SOURCE RECORDS:
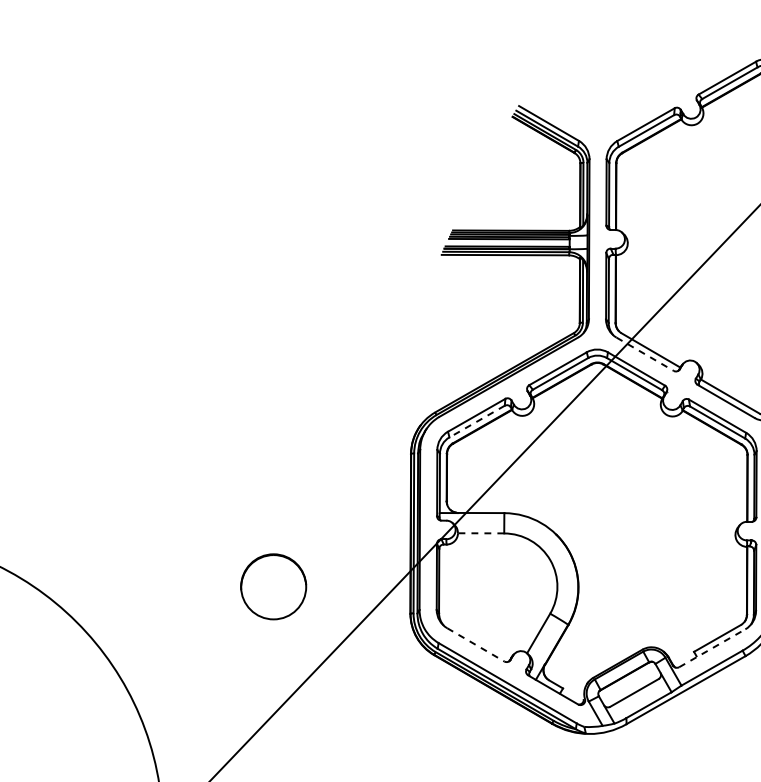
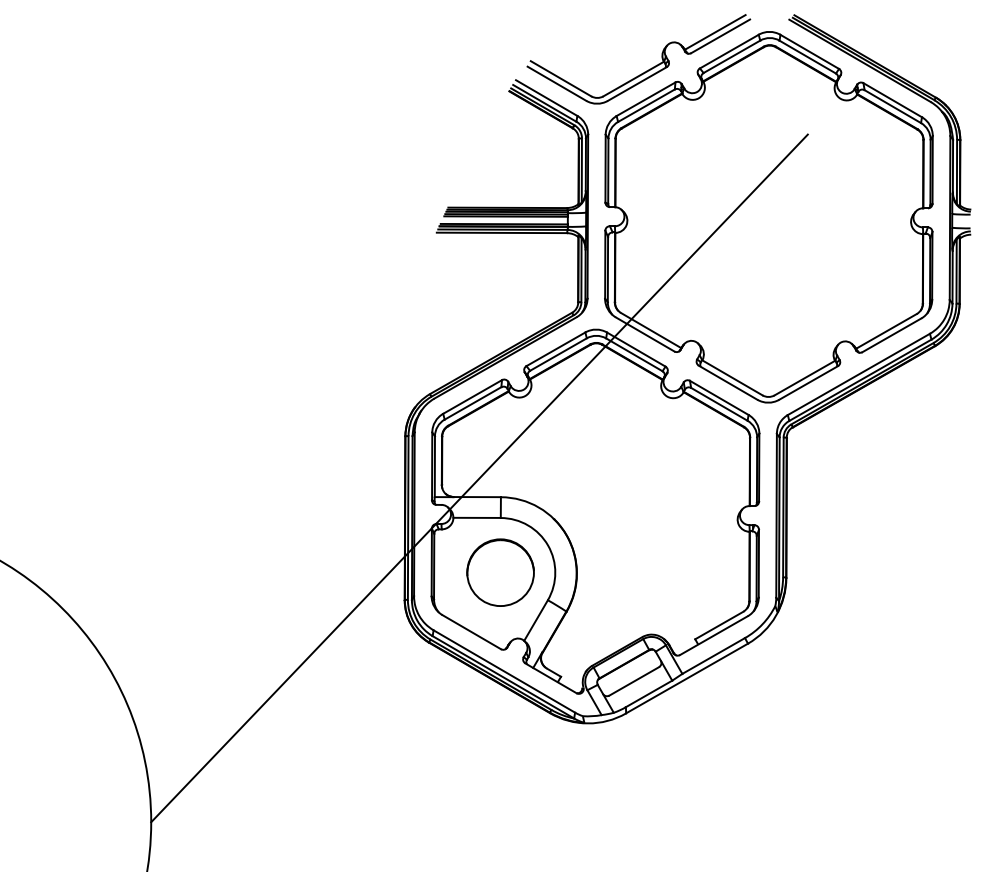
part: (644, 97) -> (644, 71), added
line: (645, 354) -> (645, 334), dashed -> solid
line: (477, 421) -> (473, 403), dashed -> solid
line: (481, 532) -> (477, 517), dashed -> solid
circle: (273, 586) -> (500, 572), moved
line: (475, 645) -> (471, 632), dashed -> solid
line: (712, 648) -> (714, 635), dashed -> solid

--

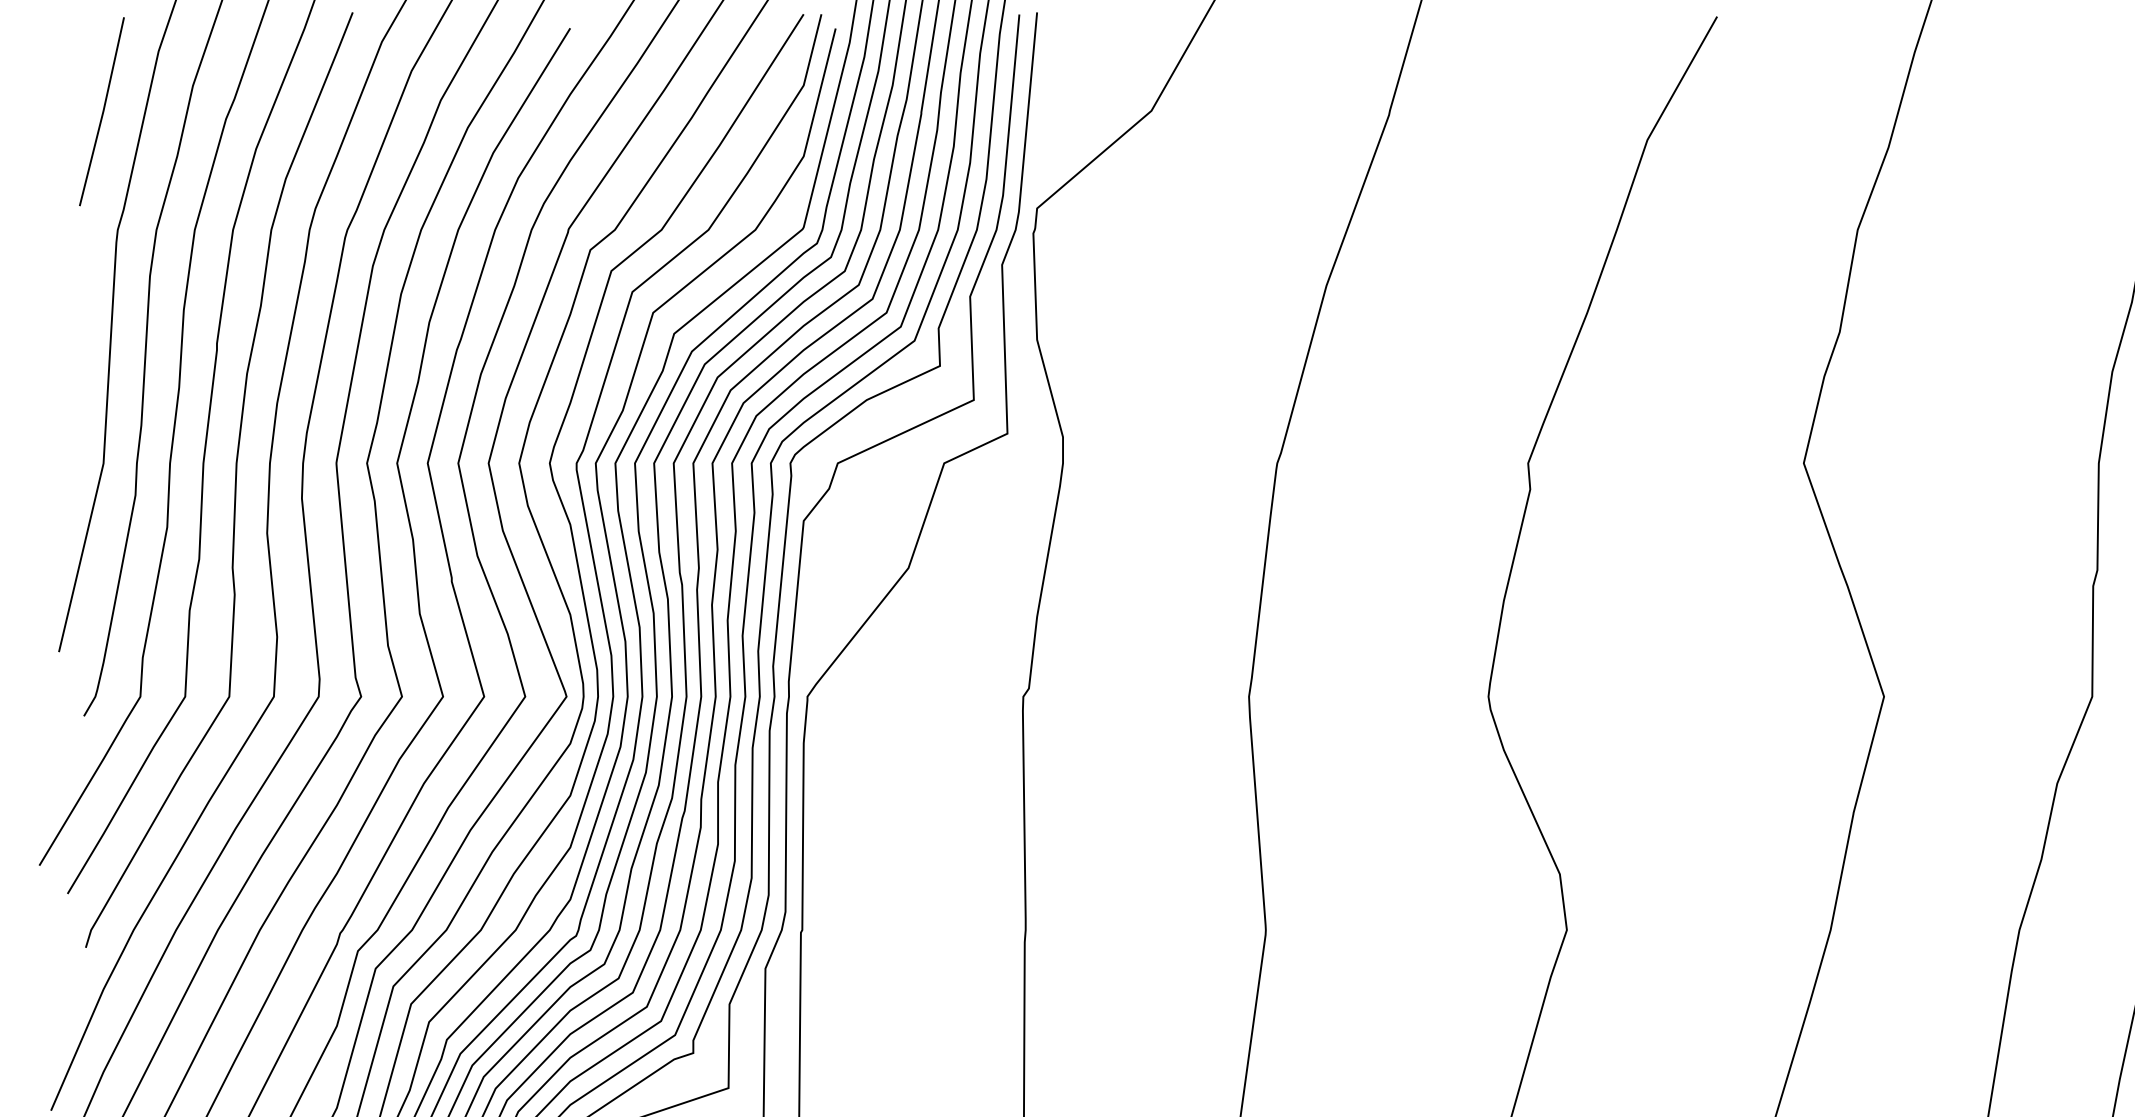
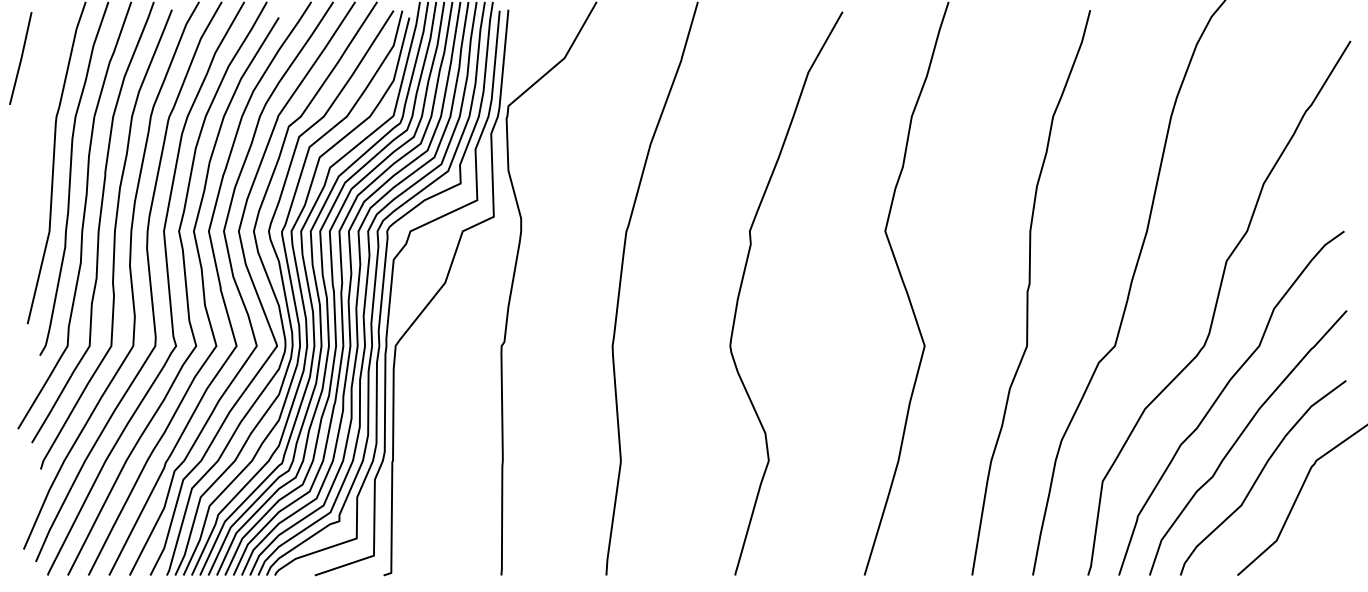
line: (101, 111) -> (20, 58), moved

...

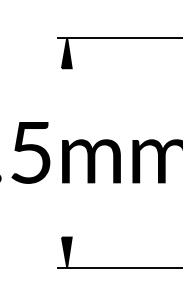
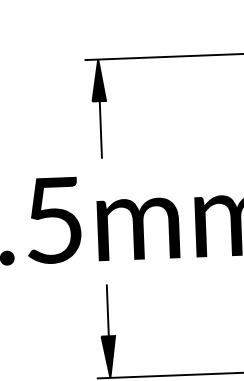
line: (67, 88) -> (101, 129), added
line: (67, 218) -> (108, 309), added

REQUIRED WORK:
From the data above, reproduce word for word the lines running from the line with "line: (645, 354)" to the line with "line: (712, 648)", ends included.

RESPONSE AREA:
line: (645, 354) -> (645, 334), dashed -> solid
line: (477, 421) -> (473, 403), dashed -> solid
line: (481, 532) -> (477, 517), dashed -> solid
circle: (273, 586) -> (500, 572), moved
line: (475, 645) -> (471, 632), dashed -> solid
line: (712, 648) -> (714, 635), dashed -> solid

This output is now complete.